Endocrine Surgeon, Thyroid Surgeonendocrine surgery and thyroid surgery information for patients and health professionals

What is the role of drug treatment in Differentiated Cancer of the Thyroid?

Giving patients large doses of thyroxine causes thyroid cells to atrophy. This is because the thyroid is dependent on TSH. Many patients will need thyroid replacement anyway. For patients in low risk groups it is only necessary to keep the TSH within the lower end of the range.However in high risk patients life-long suppression of serum TSH to below normal(<0.1mlU/L) is mandatory.Mr Lynn does not agree with the British Thyroid Association (BTA)guidelines of 2007 which suggest starting patients empirically on 175 or 200 micrograms of thyroxine daily. Mr Lynn thinks this a potentially dangerous policy.The reason for his view is that it is obvious that the dose of thyroxine needed to supress the TSH will depend on body weight.A small frail lady will be overtreated by the BTA Guidelines and be at risk of atrial fibrillation while the large patient will be undertreated. One of the lessons of the General Medical Council's inquiry in 2007 into euthyroid  patients being given thyroxine was their reluctance to stop or reduce their dose because of a feel good factor.For many years Mr Lynn's policy has been to adjust the dose by weight starting the patient on 2.5 micrograms per kilogram per day taken before breakfast.The calculated dose of thyroxine is rounded up to the nearest 25 micrograms. Thus a 60 kilogram women would be on 150 micrograms of thyroxine a day. At 6 weeks the TSH is checked and the dose of thyroxine adjusted up or down as necessary. In elderly post-menopausal women this policy avoids problems with thyroxine induced accelerated osteoporosis and the increase risk of cardiac disese.It is only in men that the increase risk of thyrotoxic osteoporosis increases the risk of hip fracture.

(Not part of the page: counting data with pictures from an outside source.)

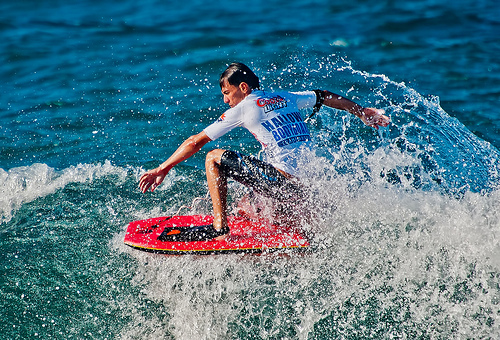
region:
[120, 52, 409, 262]
A man surfing in the sea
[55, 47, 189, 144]
Waters of the sea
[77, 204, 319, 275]
A red surfboard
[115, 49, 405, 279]
A man surfing alone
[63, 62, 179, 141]
Blue color of the sea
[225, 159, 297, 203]
Black shorts in the photo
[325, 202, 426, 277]
Water splashed in the photo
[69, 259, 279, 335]
Waves of the sea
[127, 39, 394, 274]
A man in the photo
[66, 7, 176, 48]
Turbulent sea waters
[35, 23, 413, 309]
a man is surfing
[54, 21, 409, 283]
the surfer has a wet shirt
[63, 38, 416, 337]
the surfer has dark hair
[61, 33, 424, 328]
the surfer is male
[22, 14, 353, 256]
the surfer is sponsored by coors light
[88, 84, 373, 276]
surfboard is red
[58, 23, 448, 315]
surfer has shorts on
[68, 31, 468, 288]
the surfer crests the wave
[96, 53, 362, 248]
the text is hallow bodyguard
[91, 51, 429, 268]
the hands are spread for balance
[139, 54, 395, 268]
this is a person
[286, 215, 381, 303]
a wave in the water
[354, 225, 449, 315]
a wave in the water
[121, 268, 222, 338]
a wave in the water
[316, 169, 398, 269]
a wave in the water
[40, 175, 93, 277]
a wave in the water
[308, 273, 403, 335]
a wave in the water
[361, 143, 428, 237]
a wave in the water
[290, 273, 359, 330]
a wave in the water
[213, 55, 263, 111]
head of a person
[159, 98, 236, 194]
arm of a person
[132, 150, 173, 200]
hand of a person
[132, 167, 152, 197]
finger of a person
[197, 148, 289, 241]
leg of a person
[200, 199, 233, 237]
feet of a person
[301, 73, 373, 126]
arm of a person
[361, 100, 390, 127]
hand of a person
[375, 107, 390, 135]
finger of a person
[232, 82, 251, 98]
ear of a person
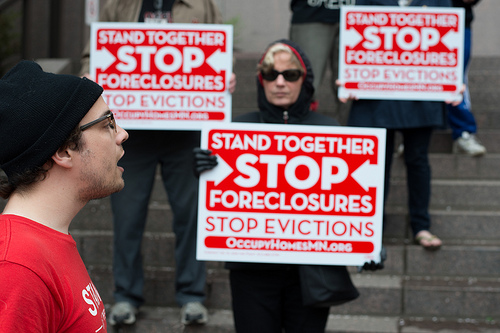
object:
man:
[1, 53, 136, 332]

There is a very limited role for chemotherapy in the treatment of papillary cancer of the thyroid.The Royal Marsden Hospital London started in 2007 to conduct a trial using Sorafenib which is known to be effective in renal cell carcinoma in patients who were not responsive to radioactive iodine. Sorafenib is a multi-targeted kinase inhibitor.Kinases regulate how cells work and grow,they send signals within the cell that tell it to divide and make new cells.Sorafenib blocks these signals and inhibits cancer growth.In one of our patients the early results are encouraging,the thyroglobulin has fallen and the disease has clinically regressed.We will know more when the trial is completed.